You have had some input on question 16 in another thread, so I'll give you an idea of where to start and you can let us know how you did with it.

As in Q16 set up a Free-Body-Diagram (or a force diagram, whatever your instructor may call it.) What you are looking for is a tension in the wire such that m2 has no acceleration on it. That means that m1 has no acceleration either. So set a = 0 in your equations and see what comes up.

-Dan - Nov 8th 2012, 09:33 AMabdulrehmanshahRe: Mechanics
can u please help

- Nov 8th 2012, 10:03 AMebainesRe: Mechanics
I would suggest that you use energy principles: $\displaystyle \Delta KE + \Delta PE = 0$. The kinetic energy of the system is $\displaystyle \frac 1 2 (m_1+m_2)v^2$. The change in potential energy for each mass is equal to mg times the height it rises (note that for m2 since it is moving downhill it's change in PE is negative).
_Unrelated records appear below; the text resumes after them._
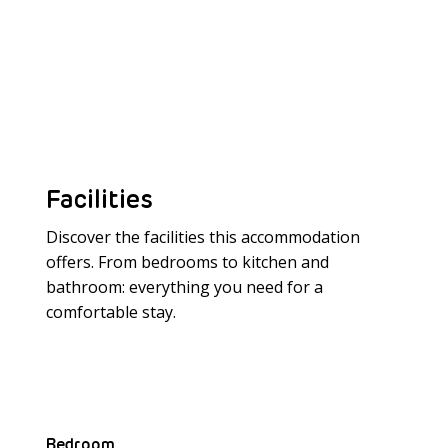
Facilities
Discover the facilities this accommodation
offers. From bedrooms to kitchen and
bathroom: everything you need for a
Meer laden
comfortable stay.
Bedroom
So all you need do is come up with an expression for the height rise of each mass, set up the energy equation, and solve for v. Show us your attempt and we'll give more advice if you need it.

- Nov 8th 2012, 10:19 AMabdulrehmanshahRe: Mechanics
0.5(m1+m2)v^2=0.5m1gd-(m2gcos60)s can u please tell me how can there be d inplace of s

- Nov 8th 2012, 10:22 AMabdulrehmanshahRe: Mechanics
i mean what am i doing wrong in order to get the answer required there should be d in place of s and the m2gscos60 is greater than 0.5m1gd

- Nov 9th 2012, 04:22 AMebainesRe: Mechanics
Since s>d, and the two masses are tied together, the system moves distrance 'd' and then m1 hits the pulley, at which point both masses stop. So both masses move distance 'd'. Replace the 's' in your formula by 'd' and solve for v.